- **Exercise goal**: Revise the data starting at the line containing "m=49 for comparison." and ending at the line containing "Observed: h=12 m=50", swapping "surveyor" for "inspector" and changing nothing else. Omit the pictures from your answer.

- **Input rows**:
---*---

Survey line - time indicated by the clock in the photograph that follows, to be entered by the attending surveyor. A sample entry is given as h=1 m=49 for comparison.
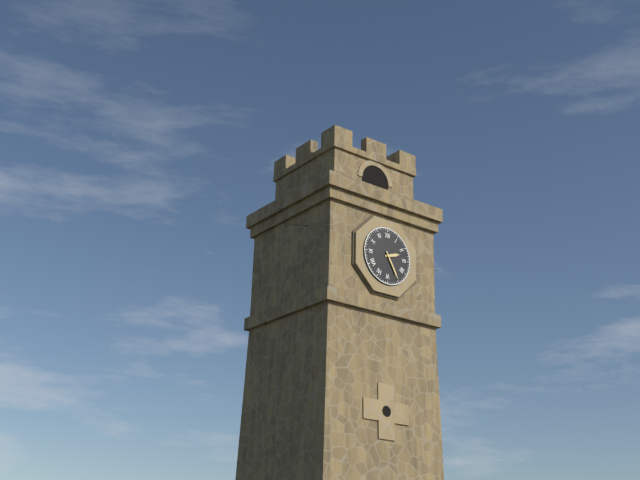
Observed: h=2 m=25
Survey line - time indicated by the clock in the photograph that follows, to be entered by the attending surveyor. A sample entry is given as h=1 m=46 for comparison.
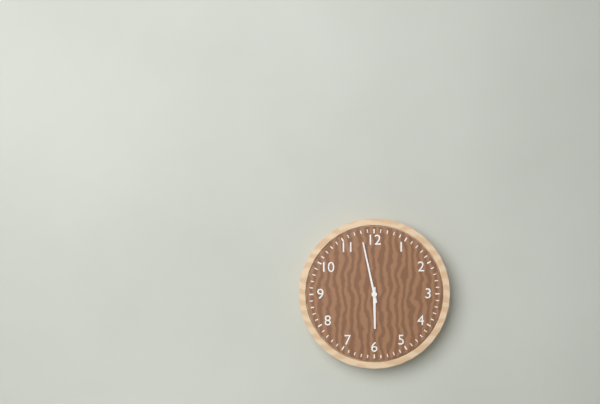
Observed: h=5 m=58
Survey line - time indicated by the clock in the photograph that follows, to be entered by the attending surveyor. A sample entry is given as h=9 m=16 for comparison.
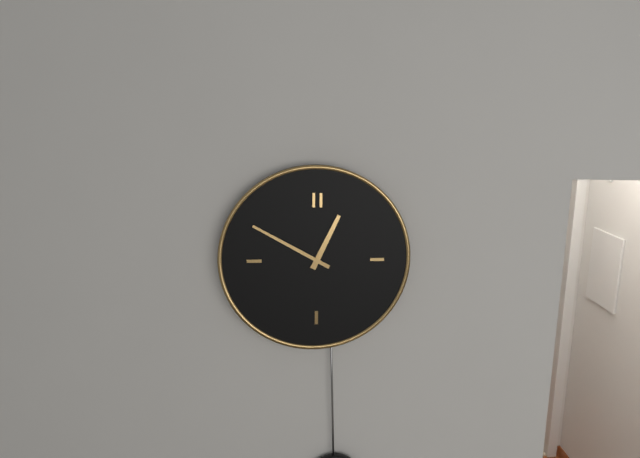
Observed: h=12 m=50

---*---

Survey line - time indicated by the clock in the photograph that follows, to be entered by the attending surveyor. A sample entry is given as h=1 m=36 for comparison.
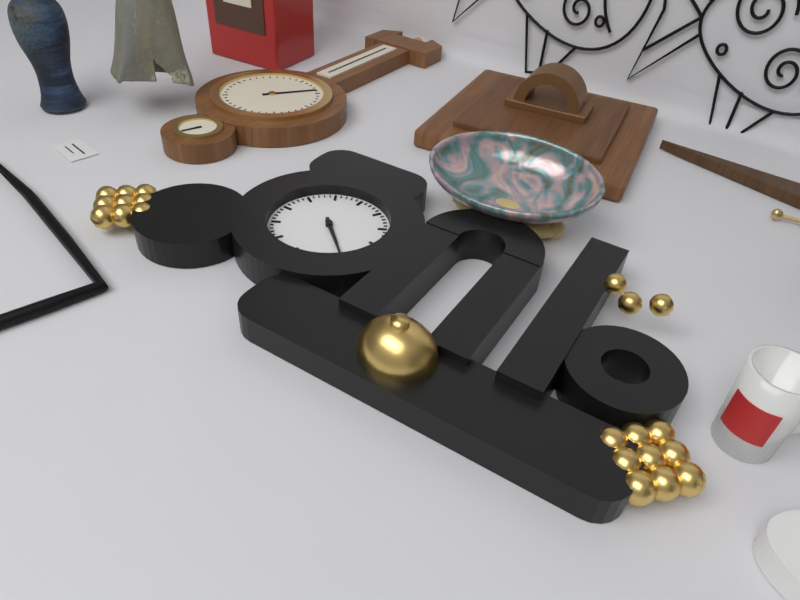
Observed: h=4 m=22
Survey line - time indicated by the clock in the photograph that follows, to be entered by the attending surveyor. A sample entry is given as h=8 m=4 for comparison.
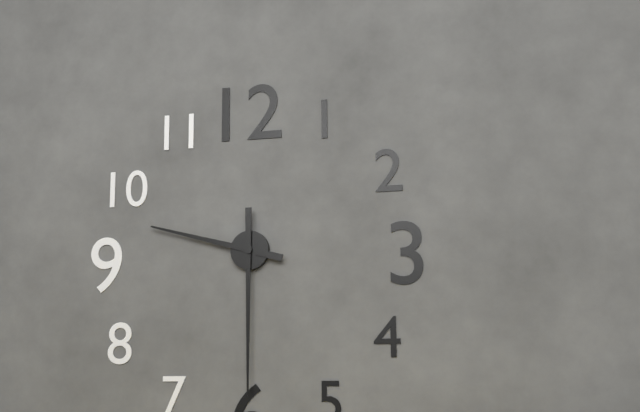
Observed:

---*---

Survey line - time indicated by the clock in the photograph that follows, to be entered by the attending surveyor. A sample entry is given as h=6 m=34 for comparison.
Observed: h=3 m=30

---*---

- **Output of the task**:
Survey line - time indicated by the clock in the photograph that follows, to be entered by the attending inspector. A sample entry is given as h=1 m=49 for comparison.
Observed: h=2 m=25
Survey line - time indicated by the clock in the photograph that follows, to be entered by the attending inspector. A sample entry is given as h=1 m=46 for comparison.
Observed: h=5 m=58
Survey line - time indicated by the clock in the photograph that follows, to be entered by the attending inspector. A sample entry is given as h=9 m=16 for comparison.
Observed: h=12 m=50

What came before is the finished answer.